Sartre y el Nobel



En 1964 Jean-Paul Sartre rechazó el Premio Nobel de Literatura porque no deseaba ser “institucionalizado por el Oeste o por el Este”. “No es lo mismo si firmo Jean-Paul Sartre que si firmo Jean-Paul Sartre, Premio Nobel”, dijo. El escándalo que se montó fue importante y al autor le llovieron los insultos; le llamaron hiena dactilográfica y delincuente del espíritu, le describieron como un “pequeño hombrecillo de los ojos desviados que parece saberlo todo” y le acusaron de ejercer el excrementalismo sartreano. Recibió centenares de cartas de personas que lo animaban a aceptar el premio y luego donar el dinero.

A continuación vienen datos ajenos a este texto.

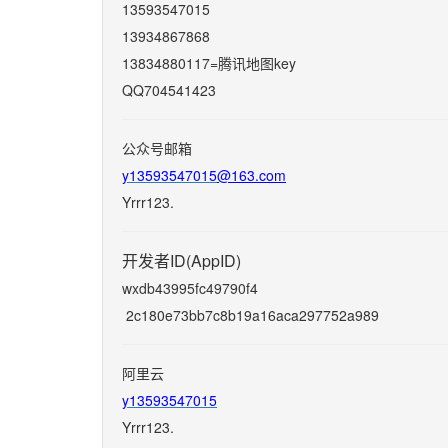
13593547015
13934867868
13834880117=腾讯地图key
QQ704541423
公众号邮箱
y13593547015
@163.com
Yrrr123.
开发者
ID
(AppID)
wxdb43995fc49790f4
2c180e73bb7c8b19a16aca297752a989
阿里云
y13593547015
Yrrr123.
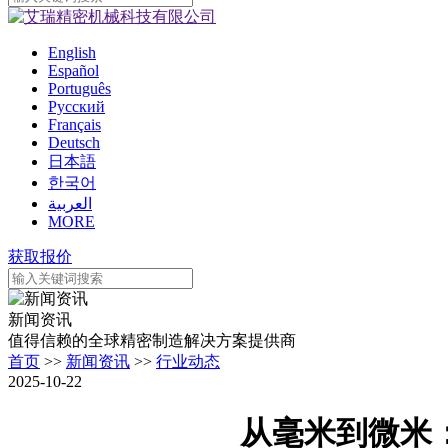
English
Español
Português
Pусский
Français
Deutsch
日本語
한국어
العربية
MORE
获取报价
新闻资讯
值得信赖的全球精密制造解决方案提供商
首页
>>
新闻资讯
>>
行业动态
2025-10-22
从毫米到微米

La prensa rosa también opinó sobre el asunto: si Sartre rechazaba el Nobel era para evitar los celos de Simone de Beauvoir, su pareja sentimental.
Sartre escribió: “Rechazo 26 millones (de francos) y me lo reprochan, pero al mismo tiempo me explican que mis libros se venderán más porque la gente se preguntará: ¿Quién es este inconsciente que escupe sobre semejante suma? Mi gesto va a reportarme dinero. Es absurdo pero no puedo hacer nada. La paradoja es que rechazando el premio no he hecho nada. Aceptándolo hubiera hecho algo, me habría dejado recuperar por el sistema”.
La Academia sueca sorteó el lance con una diplomacia británica: “El laureado nos informa que él no desea recibir este premio, pero el hecho de que él lo haya rechazado no altera en nada la validez de la concesión”. A su pesar, Sartre sigue figurando entre los galardonados.